Switch every "Person at" in the items below to "Figure at" and write the items out again with nothing else altered. Leave out the pictures.
# # # # #
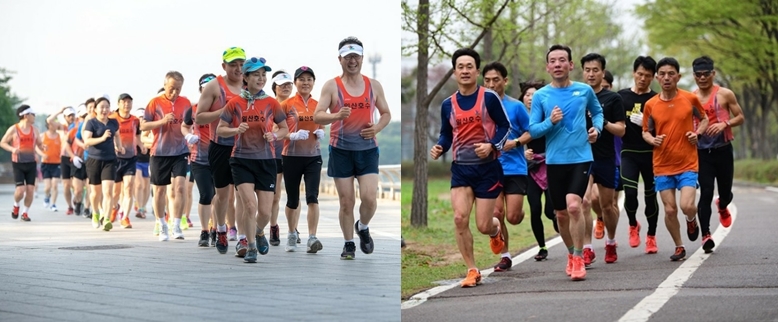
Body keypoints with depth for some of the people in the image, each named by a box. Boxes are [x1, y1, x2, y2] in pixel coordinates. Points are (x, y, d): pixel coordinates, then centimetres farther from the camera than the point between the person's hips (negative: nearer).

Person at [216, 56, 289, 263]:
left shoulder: (271, 103, 3)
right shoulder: (235, 103, 0)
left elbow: (284, 128, 11)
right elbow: (219, 130, 3)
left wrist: (274, 135, -10)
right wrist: (236, 129, -16)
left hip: (266, 160, 2)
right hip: (241, 159, -2)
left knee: (265, 211, 0)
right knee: (250, 204, -16)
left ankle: (259, 233, 35)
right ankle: (249, 246, 4)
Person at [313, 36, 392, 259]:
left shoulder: (374, 86, 6)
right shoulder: (331, 86, -3)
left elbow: (386, 114, 15)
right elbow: (317, 116, -8)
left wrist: (378, 127, -7)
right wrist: (337, 115, -28)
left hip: (367, 149, 1)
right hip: (341, 150, -1)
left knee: (369, 197, -11)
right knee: (346, 201, 2)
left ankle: (363, 228, 20)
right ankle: (349, 244, 18)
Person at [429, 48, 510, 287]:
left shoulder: (489, 98, -7)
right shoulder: (448, 104, 4)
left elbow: (505, 126, -2)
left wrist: (491, 145, -19)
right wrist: (439, 148, -7)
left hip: (487, 168, -3)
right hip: (460, 168, 3)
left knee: (483, 226, -2)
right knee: (460, 218, -13)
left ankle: (496, 229, 38)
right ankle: (472, 271, 0)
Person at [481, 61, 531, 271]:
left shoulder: (516, 106, -3)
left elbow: (531, 132, 2)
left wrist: (515, 143, -14)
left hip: (515, 168, -2)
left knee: (513, 217, -6)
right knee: (496, 215, -6)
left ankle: (520, 211, 32)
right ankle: (504, 256, 8)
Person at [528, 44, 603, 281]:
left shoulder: (584, 91, 2)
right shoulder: (540, 96, 1)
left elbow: (597, 112, 21)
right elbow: (532, 130, 1)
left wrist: (596, 128, 2)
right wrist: (550, 122, -16)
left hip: (581, 157, -2)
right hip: (554, 161, 2)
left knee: (574, 205, -20)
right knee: (561, 214, 9)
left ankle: (578, 259, -10)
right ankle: (572, 254, 33)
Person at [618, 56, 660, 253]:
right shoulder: (622, 96, 4)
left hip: (651, 153, 0)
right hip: (629, 152, 0)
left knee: (650, 195, 5)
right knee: (630, 193, -14)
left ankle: (651, 236, 20)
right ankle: (633, 225, 15)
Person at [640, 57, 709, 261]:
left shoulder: (690, 99, -2)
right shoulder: (650, 105, 1)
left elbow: (704, 119, 14)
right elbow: (646, 131, 12)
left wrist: (697, 133, -6)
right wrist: (652, 139, -10)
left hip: (687, 163, -2)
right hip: (662, 166, 2)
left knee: (687, 206, -16)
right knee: (670, 210, 0)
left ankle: (692, 219, 21)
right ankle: (679, 248, 20)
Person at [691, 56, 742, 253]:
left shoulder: (725, 95, -1)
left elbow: (741, 118, 2)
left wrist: (725, 124, -17)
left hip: (723, 150, 0)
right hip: (701, 152, 0)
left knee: (725, 192, 9)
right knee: (706, 193, -11)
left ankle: (722, 206, 47)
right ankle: (706, 235, -9)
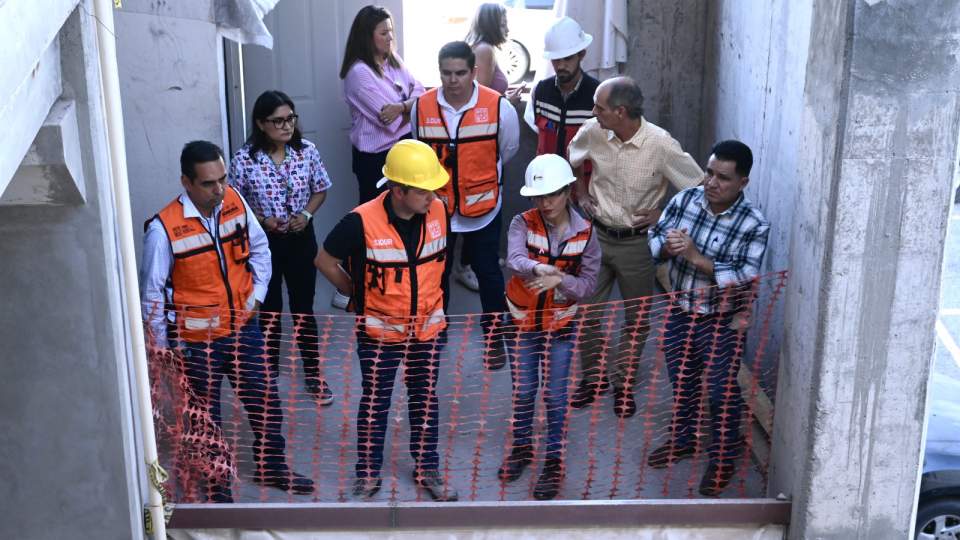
# # # # #
Reply to the task:
Body keypoints with depth for some of the people in the image, each named by a box. Boxes are [x1, y1, x2, y2] in pixel coordinates. Points are (x, y, d): pixel coordinates, then centimetres farther from the camera than the point between the person's hips (negative: nearer).

Figure at [216, 56, 289, 263]:
left shoulder: (271, 103, 3)
right shoulder: (235, 103, 0)
left elbow: (284, 128, 11)
right elbow: (219, 130, 3)
left wrist: (274, 135, -10)
right wrist: (236, 129, -16)
left hip: (266, 160, 2)
right hip: (241, 159, -2)
left knee: (265, 211, 0)
right knee: (250, 204, -16)
left ankle: (259, 233, 35)
right ankle: (249, 246, 4)
Figure at [313, 36, 392, 259]:
left shoulder: (374, 86, 6)
right shoulder: (331, 86, -3)
left elbow: (386, 114, 15)
right elbow: (317, 116, -8)
left wrist: (378, 127, -7)
right wrist: (337, 115, -28)
left hip: (367, 149, 1)
right hip: (341, 150, -1)
left knee: (369, 197, -11)
right knee: (346, 201, 2)
left ankle: (363, 228, 20)
right ankle: (349, 244, 18)
Figure at [429, 48, 510, 287]:
left shoulder: (489, 98, -7)
right shoulder: (448, 104, 4)
left elbow: (505, 126, -2)
left wrist: (491, 145, -19)
right wrist: (439, 148, -7)
left hip: (487, 168, -3)
right hip: (460, 168, 3)
left knee: (483, 226, -2)
right knee: (460, 218, -13)
left ankle: (496, 229, 38)
right ankle: (472, 271, 0)
Figure at [481, 61, 531, 271]:
left shoulder: (516, 106, -3)
left elbow: (531, 132, 2)
left wrist: (515, 143, -14)
left hip: (515, 168, -2)
left knee: (513, 217, -6)
right knee: (496, 215, -6)
left ankle: (520, 211, 32)
right ankle: (504, 256, 8)
Figure at [528, 44, 603, 281]:
left shoulder: (584, 91, 2)
right shoulder: (540, 96, 1)
left elbow: (597, 112, 21)
right elbow: (532, 130, 1)
left wrist: (596, 128, 2)
right wrist: (550, 122, -16)
left hip: (581, 157, -2)
right hip: (554, 161, 2)
left knee: (574, 205, -20)
right knee: (561, 214, 9)
left ankle: (578, 259, -10)
right ankle: (572, 254, 33)
Figure at [618, 56, 660, 253]:
right shoulder: (622, 96, 4)
left hip: (651, 153, 0)
right hip: (629, 152, 0)
left knee: (650, 195, 5)
right knee: (630, 193, -14)
left ankle: (651, 236, 20)
right ankle: (633, 225, 15)
Figure at [640, 57, 709, 261]:
left shoulder: (690, 99, -2)
right shoulder: (650, 105, 1)
left elbow: (704, 119, 14)
right elbow: (646, 131, 12)
left wrist: (697, 133, -6)
right wrist: (652, 139, -10)
left hip: (687, 163, -2)
right hip: (662, 166, 2)
left knee: (687, 206, -16)
right knee: (670, 210, 0)
left ankle: (692, 219, 21)
right ankle: (679, 248, 20)
Figure at [691, 56, 742, 253]:
left shoulder: (725, 95, -1)
left elbow: (741, 118, 2)
left wrist: (725, 124, -17)
left hip: (723, 150, 0)
right hip: (701, 152, 0)
left knee: (725, 192, 9)
right knee: (706, 193, -11)
left ankle: (722, 206, 47)
right ankle: (706, 235, -9)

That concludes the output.